Drones have been a key part of Ukrainian military strategy this summer, helping Ukraine destroy a $500 million Russian air-defense system, sink Russian naval vessels, and shut down Moscow-area airports twice within a month.
Now, Ukrainian forces are sending so many drones to the front line in its war with Russia that they've developed a dispatch system akin to air traffic control, The New York Times reported.
This onslaught is possible thanks to their reliance on low-budget, plastic-foam drones typically bought by hobbyists and photographers.
Drone operators are using these small devices and mix-matching their parts to build combinations that can go undetected by Russian defenses, the Times reported. Drone operators are also switching between radio frequencies and forgoing GPS navigation to fly under Russia' radar.

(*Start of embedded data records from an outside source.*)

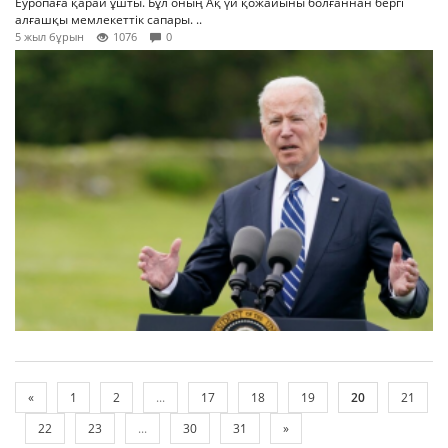
Еуропаға қарай ұшты. Бұл оның Ақ үй қожайыны болғаннан бергі
алғашқы мемлекеттік сапары. ..
5 жыл бұрын
1076
0
«
1
2
...
17
18
19
20
21
22
23
...
30
31
»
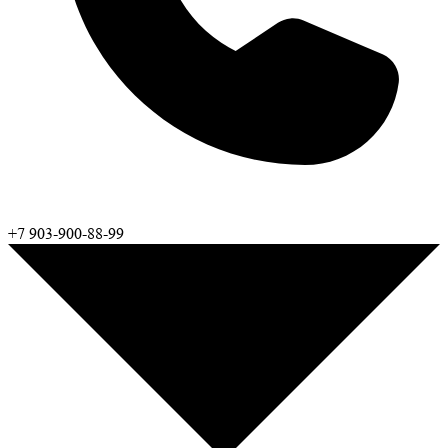
+7 903-900-88-99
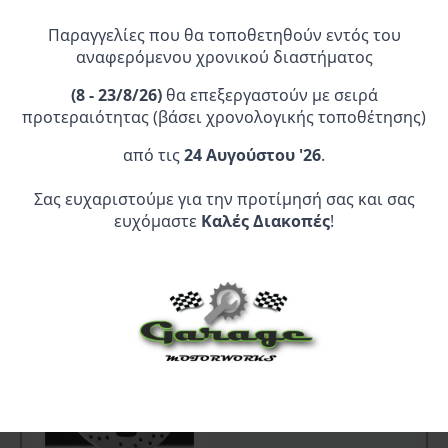
Προσθήκη Στο
Προσθήκη Στο
Καλάθι
Καλάθι
Παραγγελίες που θα τοποθετηθούν εντός του
αναφερόμενου χρονικού διαστήματος
(
8 - 23/8/26)
θα επεξεργαστούν με σειρά
1
2
→
προτεραιότητας (βάσει χρονολογικής τοποθέτησης)
από τις
24 Αυγούστου '26
.
Σας ευχαριστούμε για την προτίμησή σας και σας
ευχόμαστε
Καλές Διακοπές
!
ΣΧΕΤΙΚΆ ΠΡΟΪΌΝΤΑ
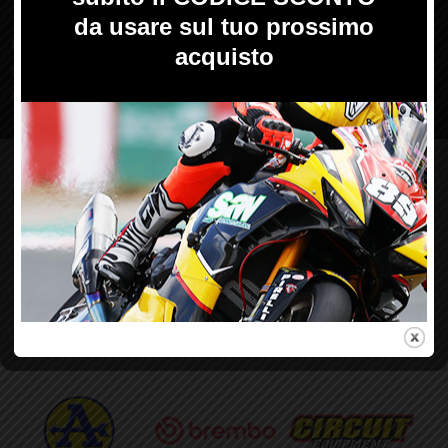
RESI
Diritto di recesso
Richieste di reso
I nostri marchi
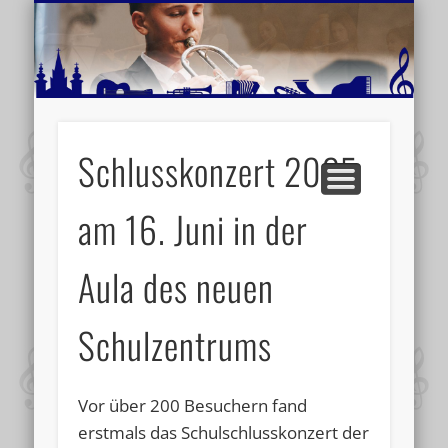
MUSIKSCHULE MARIAZELL
WEITERE INFORMATIONEN
VERANSTALTUNGSTIPPS
AKTUELLE BERICHTE
SCHULE
VIDEOS
Schlusskonzert 2025
am 16. Juni in der
Aula des neuen
Schulzentrums
Vor über 200 Besuchern fand
erstmals das Schulschlusskonzert der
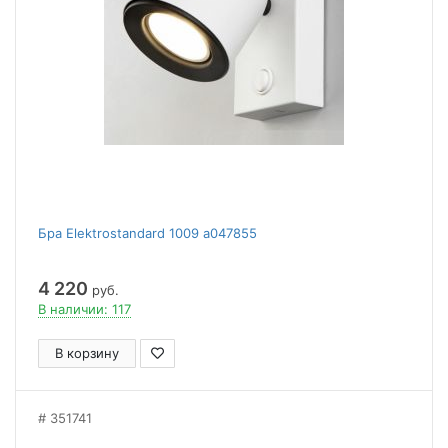
Бра Elektrostandard 1009 a047855
4 220
руб.
В наличии: 117
В корзину
351741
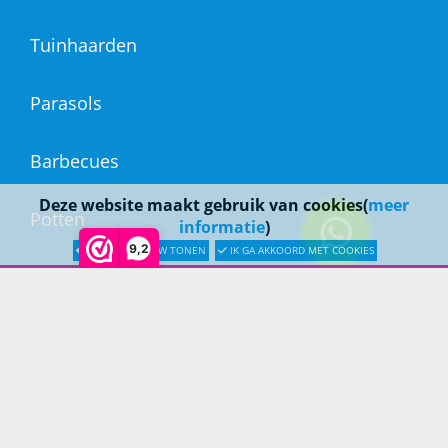
Tuinhaarden
Parasols
Barbecues
Deze website maakt gebruik van cookies(
meer
Potten
informatie
)
9,2
LATER OPNIEUW TONEN
IK GA AKKOORD MET COOKIES
Buitendouches
Buitenkranen
Kantoormeubilair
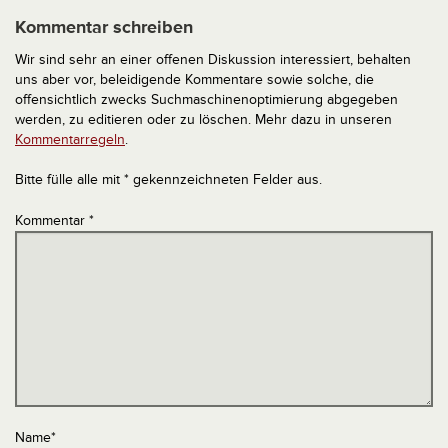
Kommentar schreiben
Wir sind sehr an einer offenen Diskussion interessiert, behalten
uns aber vor, beleidigende Kommentare sowie solche, die
offensichtlich zwecks Suchmaschinenoptimierung abgegeben
werden, zu editieren oder zu löschen. Mehr dazu in unseren
Kommentarregeln
.
Bitte fülle alle mit * gekennzeichneten Felder aus.
Kommentar
*
Name
*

"Drones that cost hundreds of dollars are destroying machines costing millions of dollars," soldier Yevhen Popov told the Times.
Ukrainian drone operators told the outlet they rely on landmarks to navigate without GPS and must fly with careful precision, remaining low enough to escape Russian jamming signals while staying high enough to avoid minefields.
This strategy is paying off. One drone operator, who goes by the alias Hacker, told the Times he used a drone equipped with a GoPro camera to locate two major Russian electronic warfare systems. Ukrainian forces then ordered a strike that destroyed both.